Laurie screamed from someplace deep down in her being. It was a purely reflex response, and of a power that caused the sound to reverberate up and down the cinderblocked hallway like some charged subatomic particle in an accelerator. She’d had no control. Simultaneous with the scream her heart leaped in her chest.

But the attack that Laurie feared did not occur. Instead her brain frantically changed the message and told her that the terrifying figure had cried “Boo!”-hardly what a mad rapist or some supernatural demon would yell. At the same time her brain identified the face as belonging to Lou Soldano.

All this had happened in the blink of an eye, and by the time Laurie was capable of responding, her fear had changed to anger.

“Lou!” she cried. “Why did you do that?”

“Did I scare you?” Lou asked sheepishly. He could see that her face had turned to ivory. His ears were still ringing from her scream.

“Scare me?” she yelled. “You terrified me, and I hate to be scared like that. Don’t ever do that again.”

“I’m sorry,” Lou said contritely. “I suppose it was juvenile. But this place has been scaring me; I thought I could get you back a little.”

“I could bop you in the nose,” Laurie said, shaking a clenched fist in front of his face. Her anger had already subsided, especially with his apology and apparent remorse. She walked around her desk and fell into her chair. “What on earth are you doing here at this hour anyway?” she asked.

“I was literally driving by,” Lou said. “I wanted to talk with you, so I pulled into the morgue loading dock on the chance that you’d be here. I really didn’t expect you to be, but the fellow downstairs said you’d just been in his office.”
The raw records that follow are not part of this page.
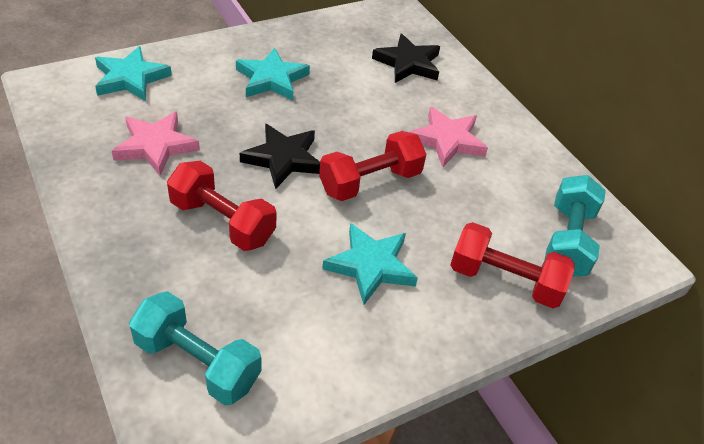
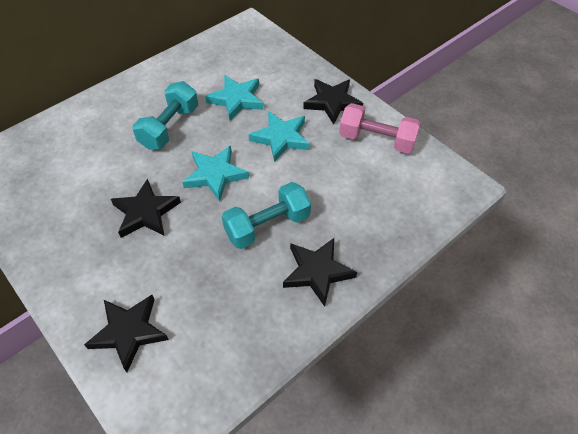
black star: 2 -> 4
pink dumbbell: 0 -> 1
pink star: 2 -> 0
red dumbbell: 3 -> 0

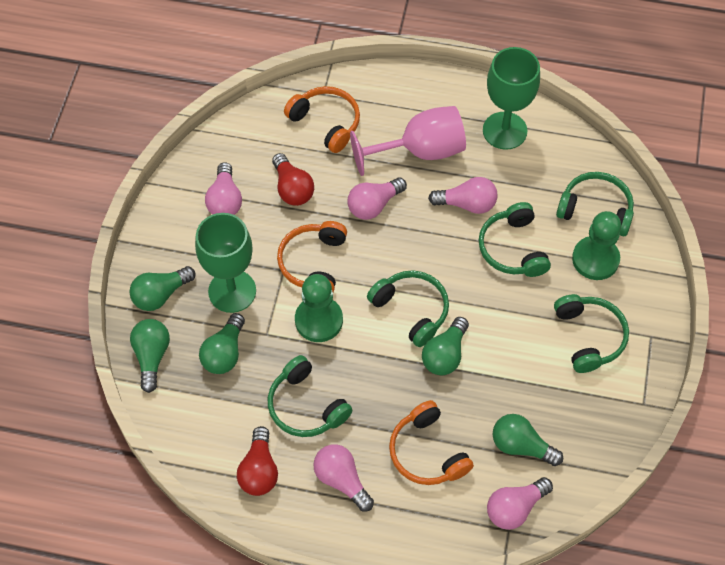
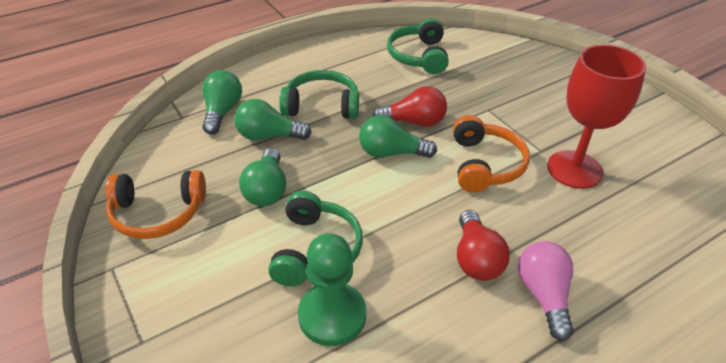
green goblet: 2 -> 0
green headphones: 5 -> 3
green light bulb: 5 -> 4
green pawn: 2 -> 1
orange headphones: 3 -> 2
pink goblet: 1 -> 0
pink light bulb: 5 -> 1
red goblet: 0 -> 1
“What did you want to talk to me about?”

“Your boyfriend, Jordan,” Lou said.

“He’s not my boyfriend,” Laurie snapped. “You’re really going to irritate me if you persist in calling him that.”

“What’s the problem?” Lou asked. “It seems to me to be a relatively accurate term. After all, you go out with him every night.”

“My social life is no one’s business but mine,” Laurie said. “But for your information, I do not “go out’ with him every night. I’m obviously not going out tonight.”

“Well, three out of four ain’t bad,” Lou said. “But look, down to business: I wanted to let you know that I talked with Jordan about his patients being professionally bumped off.”

“What did he have to say?” Laurie asked.

“Not a lot,” Lou said. “He refused to talk about any of his patients specifically.”